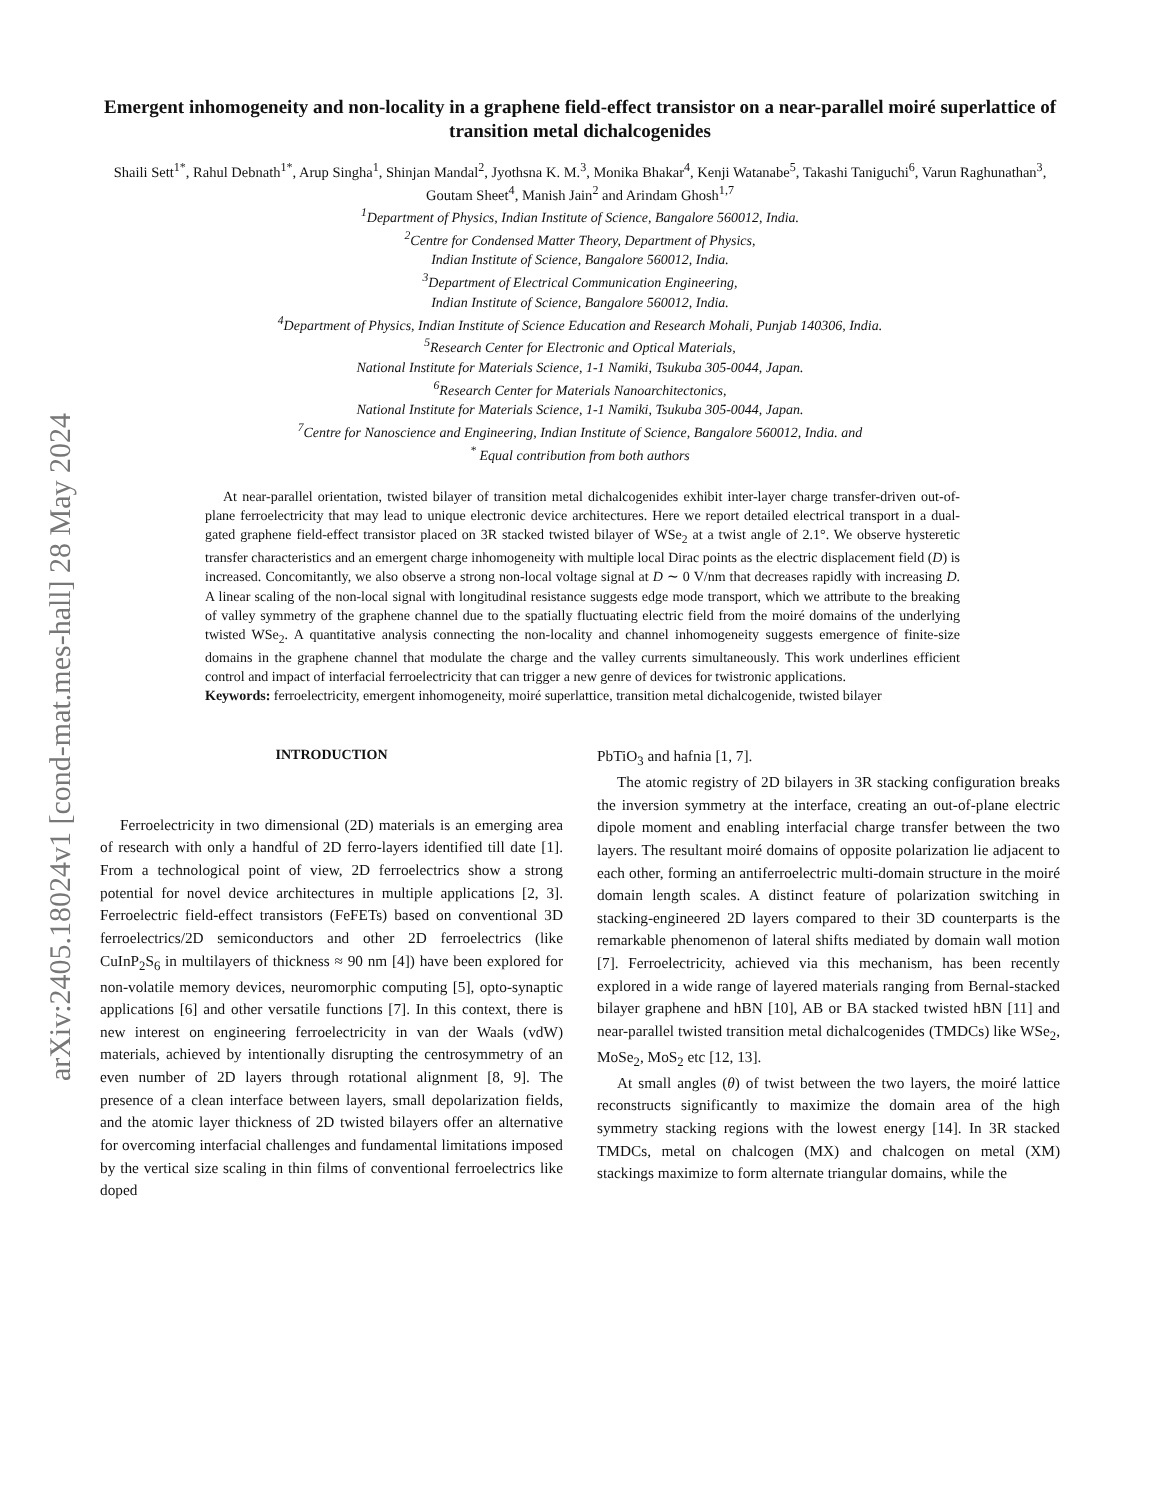arXiv:2405.18024v1 [cond-mat.mes-hall] 28 May 2024
Emergent inhomogeneity and non-locality in a graphene field-effect transistor on a near-parallel moiré superlattice of transition metal dichalcogenides
Shaili Sett<sup>1*</sup>, Rahul Debnath<sup>1*</sup>, Arup Singha<sup>1</sup>, Shinjan Mandal<sup>2</sup>, Jyothsna K. M.<sup>3</sup>, Monika Bhakar<sup>4</sup>, Kenji Watanabe<sup>5</sup>, Takashi Taniguchi<sup>6</sup>, Varun Raghunathan<sup>3</sup>, Goutam Sheet<sup>4</sup>, Manish Jain<sup>2</sup> and Arindam Ghosh<sup>1,7</sup>
<sup>1</sup> Department of Physics, Indian Institute of Science, Bangalore 560012, India.
<sup>2</sup> Centre for Condensed Matter Theory, Department of Physics,
Indian Institute of Science, Bangalore 560012, India.
<sup>3</sup> Department of Electrical Communication Engineering,
Indian Institute of Science, Bangalore 560012, India.
<sup>4</sup> Department of Physics, Indian Institute of Science Education and Research Mohali, Punjab 140306, India.
<sup>5</sup> Research Center for Electronic and Optical Materials,
National Institute for Materials Science, 1-1 Namiki, Tsukuba 305-0044, Japan.
<sup>6</sup> Research Center for Materials Nanoarchitectonics,
National Institute for Materials Science, 1-1 Namiki, Tsukuba 305-0044, Japan.
<sup>7</sup> Centre for Nanoscience and Engineering, Indian Institute of Science, Bangalore 560012, India. and
<sup>*</sup> Equal contribution from both authors
At near-parallel orientation, twisted bilayer of transition metal dichalcogenides exhibit inter-layer charge transfer-driven out-of-plane ferroelectricity that may lead to unique electronic device architectures. Here we report detailed electrical transport in a dual-gated graphene field-effect transistor placed on 3R stacked twisted bilayer of WSe<sub>2</sub> at a twist angle of 2.1°. We observe hysteretic transfer characteristics and an emergent charge inhomogeneity with multiple local Dirac points as the electric displacement field (D) is increased. Concomitantly, we also observe a strong non-local voltage signal at D ∼ 0 V/nm that decreases rapidly with increasing D. A linear scaling of the non-local signal with longitudinal resistance suggests edge mode transport, which we attribute to the breaking of valley symmetry of the graphene channel due to the spatially fluctuating electric field from the moiré domains of the underlying twisted WSe<sub>2</sub>. A quantitative analysis connecting the non-locality and channel inhomogeneity suggests emergence of finite-size domains in the graphene channel that modulate the charge and the valley currents simultaneously. This work underlines efficient control and impact of interfacial ferroelectricity that can trigger a new genre of devices for twistronic applications.
Keywords: ferroelectricity, emergent inhomogeneity, moiré superlattice, transition metal dichalcogenide, twisted bilayer
INTRODUCTION
Ferroelectricity in two dimensional (2D) materials is an emerging area of research with only a handful of 2D ferro-layers identified till date [1]. From a technological point of view, 2D ferroelectrics show a strong potential for novel device architectures in multiple applications [2, 3]. Ferroelectric field-effect transistors (FeFETs) based on conventional 3D ferroelectrics/2D semiconductors and other 2D ferroelectrics (like CuInP<sub>2</sub>S<sub>6</sub> in multilayers of thickness ≈ 90 nm [4]) have been explored for non-volatile memory devices, neuromorphic computing [5], opto-synaptic applications [6] and other versatile functions [7]. In this context, there is new interest on engineering ferroelectricity in van der Waals (vdW) materials, achieved by intentionally disrupting the centrosymmetry of an even number of 2D layers through rotational alignment [8, 9]. The presence of a clean interface between layers, small depolarization fields, and the atomic layer thickness of 2D twisted bilayers offer an alternative for overcoming interfacial challenges and fundamental limitations imposed by the vertical size scaling in thin films of conventional ferroelectrics like doped
PbTiO<sub>3</sub> and hafnia [1, 7].
The atomic registry of 2D bilayers in 3R stacking configuration breaks the inversion symmetry at the interface, creating an out-of-plane electric dipole moment and enabling interfacial charge transfer between the two layers. The resultant moiré domains of opposite polarization lie adjacent to each other, forming an antiferroelectric multi-domain structure in the moiré domain length scales. A distinct feature of polarization switching in stacking-engineered 2D layers compared to their 3D counterparts is the remarkable phenomenon of lateral shifts mediated by domain wall motion [7]. Ferroelectricity, achieved via this mechanism, has been recently explored in a wide range of layered materials ranging from Bernal-stacked bilayer graphene and hBN [10], AB or BA stacked twisted hBN [11] and near-parallel twisted transition metal dichalcogenides (TMDCs) like WSe<sub>2</sub>, MoSe<sub>2</sub>, MoS<sub>2</sub> etc [12, 13].
At small angles (θ) of twist between the two layers, the moiré lattice reconstructs significantly to maximize the domain area of the high symmetry stacking regions with the lowest energy [14]. In 3R stacked TMDCs, metal on chalcogen (MX) and chalcogen on metal (XM) stackings maximize to form alternate triangular domains, while the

========================================================================

Each line of the listing that includes the word "Institute" should be copied out.

■ **Worked solution**:
<sup>1</sup> Department of Physics, Indian Institute of Science, Bangalore 560012, India.
Indian Institute of Science, Bangalore 560012, India.
Indian Institute of Science, Bangalore 560012, India.
<sup>4</sup> Department of Physics, Indian Institute of Science Education and Research Mohali, Punjab 140306, India.
National Institute for Materials Science, 1-1 Namiki, Tsukuba 305-0044, Japan.
National Institute for Materials Science, 1-1 Namiki, Tsukuba 305-0044, Japan.
<sup>7</sup> Centre for Nanoscience and Engineering, Indian Institute of Science, Bangalore 560012, India. and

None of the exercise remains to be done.